宇宙で最初の元素はこうして生まれた ~ビッグバンのおかげ?~
はじめに
私たちの体も、周りにあるモノも、遠くの星も、すべては「元素」という基本的な材料でできています。鉄や酸素、炭素などがその例ですね。
これらの元素は、一体どこからやってきたのでしょうか?実は、その最初の始まりは、宇宙が生まれたばかりのころ、「ビッグバン」の時代にさかのぼると考えられています。
今回の記事では、ビッグバンがどのようにして宇宙最初の元素を作り出したのかを、分かりやすくお話ししたいと思います。
宇宙がとっても熱かったころ
ビッグバン理論が描く宇宙の始まりは、想像を絶するほど熱くて、ぎゅっと詰まった状態でした。例えるなら、それはドロドロに溶けた、ものすごく熱い「スープ」のようなものです。
そのスープの中には、将来元素の材料となる、とても小さな粒たちがごちゃ混ぜになっていました。
小さな粒がくっついてできたもの
宇宙が生まれてからほんのわずかな時間が経つと、その熱いスープの中で、小さな粒たちが互いにくっつき始めました。
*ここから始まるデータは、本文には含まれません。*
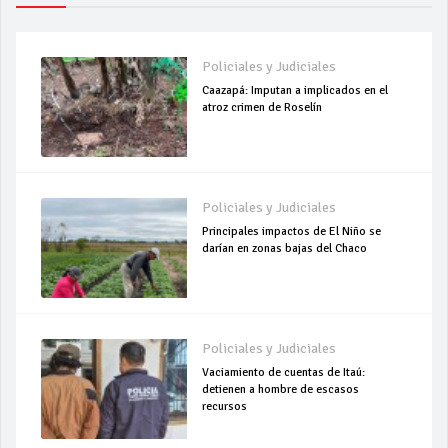
Policiales y Judiciales
Caazapá: Imputan a implicados en el
atroz crimen de Roselín
Policiales y Judiciales
Principales impactos de El Niño se
darían en zonas bajas del Chaco
Policiales y Judiciales
Vaciamiento de cuentas de Itaú:
detienen a hombre de escasos
recursos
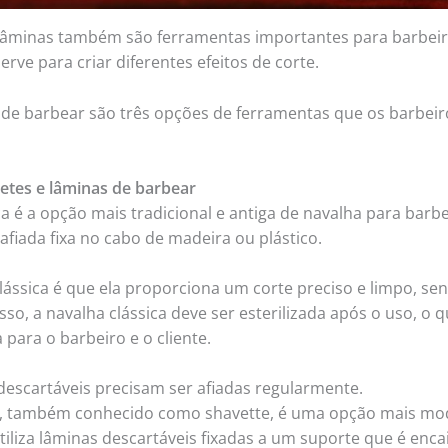
 lâminas também são ferramentas importantes para barbeir
erve para criar diferentes efeitos de corte.
s de barbear são três opções de ferramentas que os barbei
hetes e lâminas de barbear
a é a opção mais tradicional e antiga de navalha para barbei
fiada fixa no cabo de madeira ou plástico.
lássica é que ela proporciona um corte preciso e limpo, se
sso, a navalha clássica deve ser esterilizada após o uso, o
para o barbeiro e o cliente.
descartáveis precisam ser afiadas regularmente.
e, também conhecido como shavette, é uma opção mais mod
 utiliza lâminas descartáveis fixadas a um suporte que é en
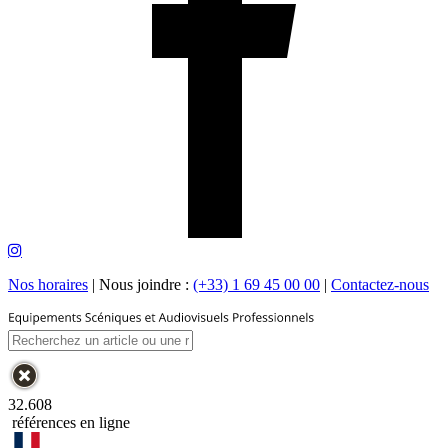
Nos horaires
|
Nous joindre :
(+33) 1 69 45 00 00
|
Contactez-nous
32.608
références en ligne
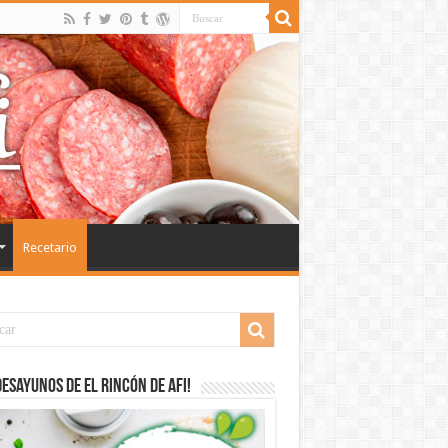
Recetario
desayunos de El Rincón de Afi!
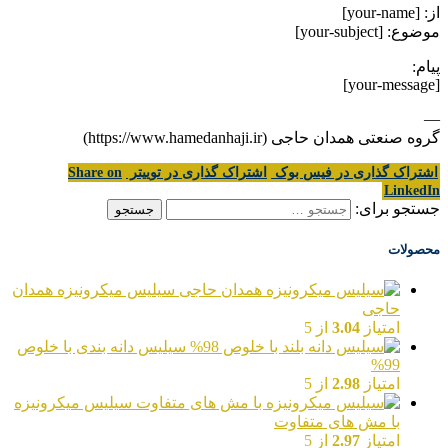
از: [your-name]
موضوع: [your-subject]
پیام:
[your-message]
—
گروه صنعتی همدان حاجی (https://www.hamedanhaji.ir)
اشتراک گذاری در فیس بوک
اشتراک گذاری در توییتر
Share on
LinkedIn
جستجو برای:
محصولات
سیلیس میکرونیزه همدان
حاجی
امتیاز
3.04
از 5
سیلیس دانه بندی با خلوص
99%
امتیاز
2.98
از 5
سیلیس میکرونیزه
با مش های متفاوت
امتیاز
2.97
از 5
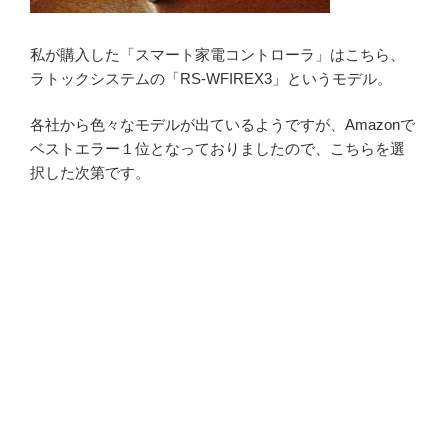
私が購入した「スマート家電コントローラ」はこちら、
ラトックシステムの「RS-WFIREX3」というモデル。
各社から色々なモデルが出ているようですが、Amazonで
ベストエラー１位となっておりましたので、こちらを選
択した次第です。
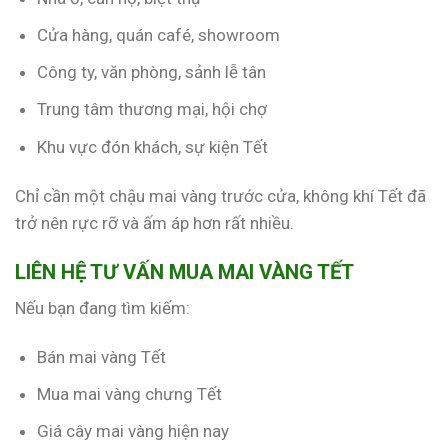
Cửa hàng, quán café, showroom
Công ty, văn phòng, sảnh lễ tân
Trung tâm thương mại, hội chợ
Khu vực đón khách, sự kiện Tết
Chỉ cần một chậu mai vàng trước cửa, không khí Tết đã
trở nên rực rỡ và ấm áp hơn rất nhiều.
LIÊN HỆ TƯ VẤN MUA MAI VÀNG TẾT
Nếu bạn đang tìm kiếm:
Bán mai vàng Tết
Mua mai vàng chưng Tết
Giá cây mai vàng hiện nay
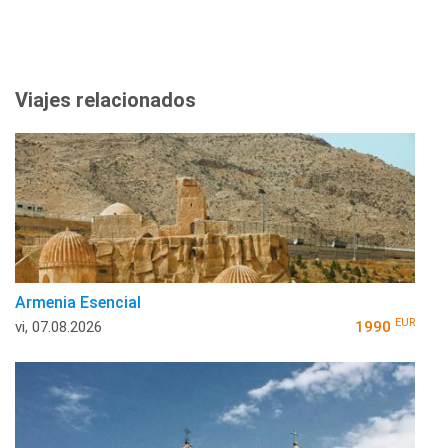
Viajes relacionados
Armenia Esencial
EUR
vi, 07.08.2026
1990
これは、ちょうど磁石がお互いを引きつけ合うようなものです。熱いエネルギーのおかげで、これらの粒は勢いよく動き回り、ぶつかり合い、そしてある条件がそろうと、しっかりと結びついたのです。
こうして、小さな粒たちがいくつか集まって、「原子の元になるもの(原子核)」ができ始めました。特に多く作られたのは、水素(すいそ)という元素の原子核と、ヘリウムという元素の原子核です。
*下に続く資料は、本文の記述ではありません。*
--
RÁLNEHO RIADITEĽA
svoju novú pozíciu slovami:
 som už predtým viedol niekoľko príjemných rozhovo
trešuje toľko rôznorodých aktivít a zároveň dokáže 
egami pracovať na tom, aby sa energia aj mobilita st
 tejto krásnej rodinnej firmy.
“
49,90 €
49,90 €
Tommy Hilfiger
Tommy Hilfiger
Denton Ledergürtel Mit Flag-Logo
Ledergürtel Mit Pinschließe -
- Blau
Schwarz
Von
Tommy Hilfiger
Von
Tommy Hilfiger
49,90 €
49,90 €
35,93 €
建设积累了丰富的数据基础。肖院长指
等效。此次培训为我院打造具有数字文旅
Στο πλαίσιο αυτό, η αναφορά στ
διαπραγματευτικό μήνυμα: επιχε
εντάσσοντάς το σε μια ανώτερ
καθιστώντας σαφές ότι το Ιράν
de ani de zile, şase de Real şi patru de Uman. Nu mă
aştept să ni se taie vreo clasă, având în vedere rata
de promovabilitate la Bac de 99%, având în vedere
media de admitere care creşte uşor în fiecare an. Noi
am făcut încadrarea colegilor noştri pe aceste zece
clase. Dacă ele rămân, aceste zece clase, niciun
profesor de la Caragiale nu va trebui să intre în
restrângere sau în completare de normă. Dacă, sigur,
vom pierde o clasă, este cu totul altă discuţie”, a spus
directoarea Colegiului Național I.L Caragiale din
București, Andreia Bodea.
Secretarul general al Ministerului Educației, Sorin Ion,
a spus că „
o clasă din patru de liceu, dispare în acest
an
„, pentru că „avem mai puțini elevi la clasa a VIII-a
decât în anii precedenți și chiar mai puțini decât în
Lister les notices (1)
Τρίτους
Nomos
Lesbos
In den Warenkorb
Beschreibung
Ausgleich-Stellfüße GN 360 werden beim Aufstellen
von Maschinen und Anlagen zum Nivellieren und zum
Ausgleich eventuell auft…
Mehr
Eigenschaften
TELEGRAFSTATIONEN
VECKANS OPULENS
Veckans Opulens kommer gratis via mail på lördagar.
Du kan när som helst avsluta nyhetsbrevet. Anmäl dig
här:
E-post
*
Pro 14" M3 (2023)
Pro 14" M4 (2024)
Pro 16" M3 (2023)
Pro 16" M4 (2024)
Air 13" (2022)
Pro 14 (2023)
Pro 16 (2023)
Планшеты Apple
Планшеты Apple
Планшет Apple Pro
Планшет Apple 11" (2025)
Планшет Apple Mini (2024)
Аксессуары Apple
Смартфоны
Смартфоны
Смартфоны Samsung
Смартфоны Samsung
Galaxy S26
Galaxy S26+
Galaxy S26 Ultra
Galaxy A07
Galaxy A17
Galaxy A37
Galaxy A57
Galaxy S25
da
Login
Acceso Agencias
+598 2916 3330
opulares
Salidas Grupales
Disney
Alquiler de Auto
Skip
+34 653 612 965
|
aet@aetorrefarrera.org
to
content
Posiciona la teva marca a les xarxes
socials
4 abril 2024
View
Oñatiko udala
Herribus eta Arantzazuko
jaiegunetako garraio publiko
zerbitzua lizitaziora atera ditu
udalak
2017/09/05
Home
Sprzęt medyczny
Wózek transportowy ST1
この、小さな粒がくっついて新しい種類の原子核ができることを、科学の世界では「核融合(かくゆうごう)」と呼びます。太陽が輝いているのも、この核融合のおかげなんですよ。
なぜか軽い元素ばかり?
ビッグバンで作られた原子核は、主に水素とヘリウムといった、宇宙で一番軽い元素のものばかりでした。鉄や金のような重い元素は、この時点ではほとんど作られませんでした。
なぜ軽い元素だけだったのでしょうか?
それは、宇宙が非常に速いスピードで膨らんで、すぐに冷えてしまったからです。熱いスープの中で粒たちがくっつき、少し重い原子核を作ろうとしても、宇宙が冷えるのが早すぎて、それ以上くっつく前にバラバラになってしまったり、くっつくチャンスがなくなってしまったりしたのです。
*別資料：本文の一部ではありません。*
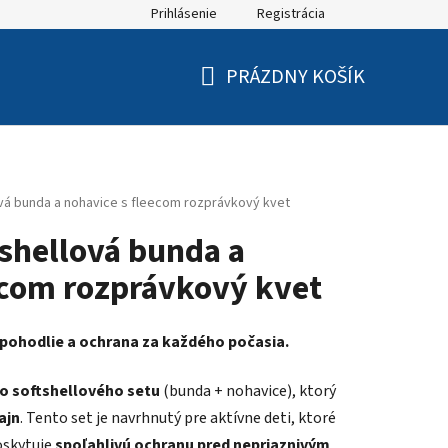
Prihlásenie
Registrácia
PRÁZDNY KOŠÍK
NÁKUPNÝ
KOŠÍK
ová bunda a nohavice s fleecom rozprávkový kvet
tshellová bunda a
ecom rozprávkový kvet
, pohodlie a ochrana za každého počasia.
o softshellového setu
(bunda + nohavice), ktorý
ajn
. Tento set je navrhnutý pre aktívne deti, ktoré
oskytuje
spoľahlivú ochranu pred nepriaznivým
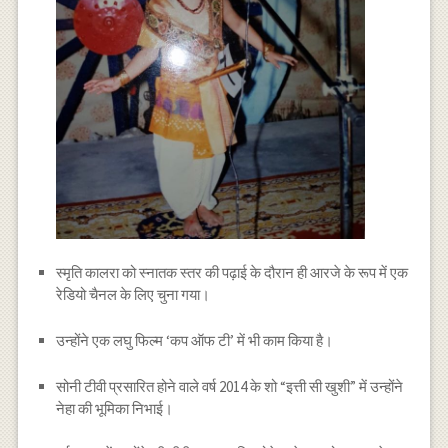
स्मृति कालरा को स्नातक स्तर की पढ़ाई के दौरान ही आरजे के रूप में एक
रेडियो चैनल के लिए चुना गया।
उन्होंने एक लघु फिल्म ‘कप ऑफ टी’ में भी काम किया है।
सोनी टीवी प्रसारित होने वाले वर्ष 2014 के शो “इत्ती सी खुशी” में उन्होंने
नेहा की भूमिका निभाई।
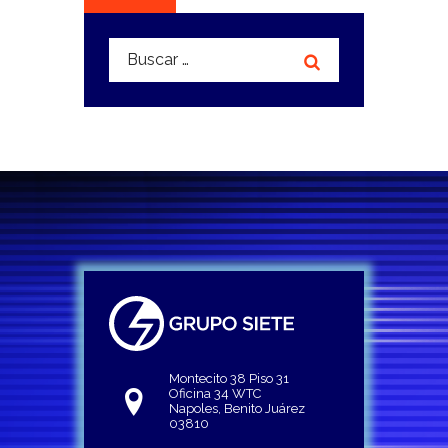
Buscar:
Montecito 38 Piso 31
Oficina 34 WTC
Napoles, Benito Juárez
03810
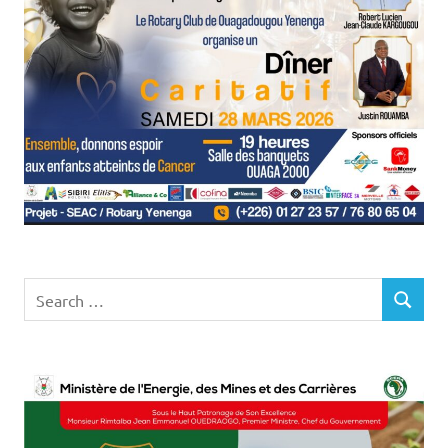
Search
SEARCH
for:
例えるなら、冷たいゼリーはすぐに固まりますが、熱いスープはなかなか固まりませんね。宇宙も、素早く冷えたために、重い元素が育つ時間がなかった、と考えられます。
まとめ
ビッグバン理論は、宇宙が始まったばかりの、信じられないほど熱くて密度の高い時代に、最初の「元素」が作られたことを教えてくれます。
それは主に、宇宙で一番軽い水素とヘリウムという元素の原子核でした。熱い宇宙の中で小さな粒たちがくっつき合う「核融合」という形で生まれたのです。
そして、宇宙がすぐに冷えていったため、重い元素はここではあまり作られませんでした。
こうしてビッグバンが作り出した水素とヘリウムは、その後の宇宙で星や銀河を作る材料となり、さらに星の中で核融合が進むことで、私たちの体や地球を形作る様々な重い元素が生まれていくことになります。
つまり、私たちの体や身の回りのモノも、大元をたどればビッグバンが作り出した最初の元素につながっている、と言えるのですね。